Still Uncomfortable With Racism

by Fern Kupfer

My daughter's college boyfriend was a person of color. She went with Ahmad all through college, and it was this relationship that helped sensitize me to the way that young minority men are viewed in this country. It also made me think about what it would be like to be a mother to such a son.

Although character, not race, is my prevailing consideration with regard to my daughter's friends, it was not as if I were exactly color-blind. In fact, I don't really trust a white person who says, "I am not a racist," in the way that Nixon once proclaimed that he was not a crook. We see race. We make judgments all the time from the impressions that are initially based on race.

Racial stereotyping is what good and thoughtful people fight to overcome.

**THE DATA**
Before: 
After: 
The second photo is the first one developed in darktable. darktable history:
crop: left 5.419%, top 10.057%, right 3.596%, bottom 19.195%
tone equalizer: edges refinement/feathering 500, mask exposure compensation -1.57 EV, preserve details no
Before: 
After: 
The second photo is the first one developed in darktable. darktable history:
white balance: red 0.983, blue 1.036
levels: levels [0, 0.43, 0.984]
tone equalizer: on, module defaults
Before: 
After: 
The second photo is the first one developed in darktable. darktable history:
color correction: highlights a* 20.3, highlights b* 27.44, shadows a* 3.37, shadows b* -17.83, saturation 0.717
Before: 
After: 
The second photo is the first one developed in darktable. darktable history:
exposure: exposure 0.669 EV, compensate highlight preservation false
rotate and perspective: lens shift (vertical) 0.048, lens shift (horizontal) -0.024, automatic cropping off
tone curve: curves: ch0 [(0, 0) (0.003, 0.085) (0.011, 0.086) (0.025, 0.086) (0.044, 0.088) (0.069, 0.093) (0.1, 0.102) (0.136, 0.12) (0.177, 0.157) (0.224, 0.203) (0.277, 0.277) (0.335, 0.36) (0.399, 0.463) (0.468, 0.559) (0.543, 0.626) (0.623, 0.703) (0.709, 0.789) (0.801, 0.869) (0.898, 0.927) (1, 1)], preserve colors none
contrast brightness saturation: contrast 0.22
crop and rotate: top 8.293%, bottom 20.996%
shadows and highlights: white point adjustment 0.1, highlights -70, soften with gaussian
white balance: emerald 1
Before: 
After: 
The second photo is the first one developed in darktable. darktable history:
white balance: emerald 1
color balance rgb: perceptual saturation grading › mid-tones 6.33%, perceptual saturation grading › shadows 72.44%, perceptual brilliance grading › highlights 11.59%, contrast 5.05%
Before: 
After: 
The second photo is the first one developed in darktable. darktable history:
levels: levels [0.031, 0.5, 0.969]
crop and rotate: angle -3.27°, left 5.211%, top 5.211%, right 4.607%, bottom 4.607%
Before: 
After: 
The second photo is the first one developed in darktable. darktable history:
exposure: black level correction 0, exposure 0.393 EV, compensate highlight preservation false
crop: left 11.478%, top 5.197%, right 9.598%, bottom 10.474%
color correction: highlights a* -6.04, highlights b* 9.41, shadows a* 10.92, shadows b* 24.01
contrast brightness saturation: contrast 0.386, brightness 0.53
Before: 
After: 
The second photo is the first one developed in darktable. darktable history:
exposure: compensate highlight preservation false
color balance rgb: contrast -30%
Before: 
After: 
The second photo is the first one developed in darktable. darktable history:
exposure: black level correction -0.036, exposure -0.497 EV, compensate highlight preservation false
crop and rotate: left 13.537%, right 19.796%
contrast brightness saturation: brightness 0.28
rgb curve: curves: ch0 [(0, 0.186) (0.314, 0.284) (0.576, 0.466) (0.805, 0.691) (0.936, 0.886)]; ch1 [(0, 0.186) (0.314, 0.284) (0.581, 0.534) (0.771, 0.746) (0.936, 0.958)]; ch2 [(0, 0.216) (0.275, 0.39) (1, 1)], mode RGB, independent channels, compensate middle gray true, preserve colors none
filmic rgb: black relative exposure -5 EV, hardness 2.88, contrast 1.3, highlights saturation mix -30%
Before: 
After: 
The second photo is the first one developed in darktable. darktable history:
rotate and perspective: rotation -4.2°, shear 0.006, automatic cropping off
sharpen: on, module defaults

**THE TASKS**
(1) Return the records verbatim, from their first line through the line containing "color correction: highlights a* 20.3, highlights", with both ends included.
(2) Write the next portion of the essay on racism, starting after its final sentence.

**TASK ANSWERS**
(1)
Before: 
After: 
The second photo is the first one developed in darktable. darktable history:
crop: left 5.419%, top 10.057%, right 3.596%, bottom 19.195%
tone equalizer: edges refinement/feathering 500, mask exposure compensation -1.57 EV, preserve details no
Before: 
After: 
The second photo is the first one developed in darktable. darktable history:
white balance: red 0.983, blue 1.036
levels: levels [0, 0.43, 0.984]
tone equalizer: on, module defaults
Before: 
After: 
The second photo is the first one developed in darktable. darktable history:
color correction: highlights a* 20.3, highlights b* 27.44, shadows a* 3.37, shadows b* -17.83, saturation 0.717

(2)
I was sitting in a beanbag chair in my daughter's dorm room the first time I met Ahmad. He knocked and opened the door at the same time. I must confess that the first thing I felt when I looked up and saw this tall, dark-skinned man standing in the doorway, was a flutter of fear. The thought came to me almost as an unconscious response: Someone was breaking into the room. Ahmad must have seen the look on my face, because he said politely: "Oh, you didn't expect me." Although he had called and we knew he was coming over.

Later, I took the kids out to eat, for a drive around the campus. We drove past the campus and Ahmad pointed out his usual jogging route. The area, before it led out into the country, passed along the railroad tracks through a seedy part of town. "Oh, isn't it a little scary? For you to run out here?" I asked him.

"Fern," Ahmad said, "if anyone sees me coming, then they're the ones who cross the street." I was staying overnight at a downtown hotel, and that evening Gabi and Ahmad joined me at the hotel pool for a swim. They were already in their bathing suits and I went up to change. When I came down, they were sitting in the hot tub. "I thought you wanted to swim some laps first," I said.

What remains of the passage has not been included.